In conclusion, changes in GP73 expression in the liver and serum parallel changes in the severity of chronic liver diseases. Hepatic GP73 expression and serum GP73 levels were elevated in HBV-C patients with normal ALT levels despite the presence of necroinflammation and fibrosis. GP73 appears to be a more sensitive biomarker than ALT for liver injury detection. In patients treated with ETV, GP73 serum levels were reduced in response to the mitigation of liver injury. The results of this study indicate that serum GP73 can be used as a prognostic marker for chronic liver diseases.
Acknowledgment
The authors would like to acknowledge the professional editing services provided by Medjaden.

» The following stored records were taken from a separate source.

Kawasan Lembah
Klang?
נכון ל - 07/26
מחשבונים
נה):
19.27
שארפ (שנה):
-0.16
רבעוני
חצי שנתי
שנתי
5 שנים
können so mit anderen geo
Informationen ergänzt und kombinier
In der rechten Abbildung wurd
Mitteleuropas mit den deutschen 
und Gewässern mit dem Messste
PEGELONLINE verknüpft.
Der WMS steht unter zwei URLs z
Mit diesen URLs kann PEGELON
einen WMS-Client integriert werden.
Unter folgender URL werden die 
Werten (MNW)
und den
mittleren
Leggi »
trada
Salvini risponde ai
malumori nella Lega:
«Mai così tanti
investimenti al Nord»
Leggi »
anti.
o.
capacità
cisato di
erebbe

They also thank Hotgen Biotech Co. for the gift of the GP73 antibody.
Footnotes
Abbreviations: AFP = alpha-fetoprotein, ALB = albumin, ALT = alanine aminotransferase, ANOVA = analysis of variance, anti-HBe = hepatitis B virus e antibody, AST = aspartate aminotransferase, CHB = chronic hepatitis B, CI = confidence interval, ELISA = enzyme-linked immunosorbent assay, ETV = entecavir, G = grade, GP73 = serum Golgi protein 73, HBeAg = hepatitis B virus e antigen, HBsAg = hepatitis B virus surface antigen, HBV = hepatitis B virus, HBV-C = chronic HBV carriers, HCC = hepatocellular carcinoma, HSC = activated hepatic stellate cells, IHC = immunohistochemical, LC = liver cirrhosis, NAs = nucleos(t)ides, PBS = phosphate buffered saline, ROC = receiver-operating characteristic, S = stage, TBIL = total bilirubin, US = ultrasound.
Zhengju Xu and Xingnan Pan contributed equally to this work. This study was supported by grants from the Hospital of Science and Technology plan projects (11D3006).
The authors confirm that there are no conflicts of interest.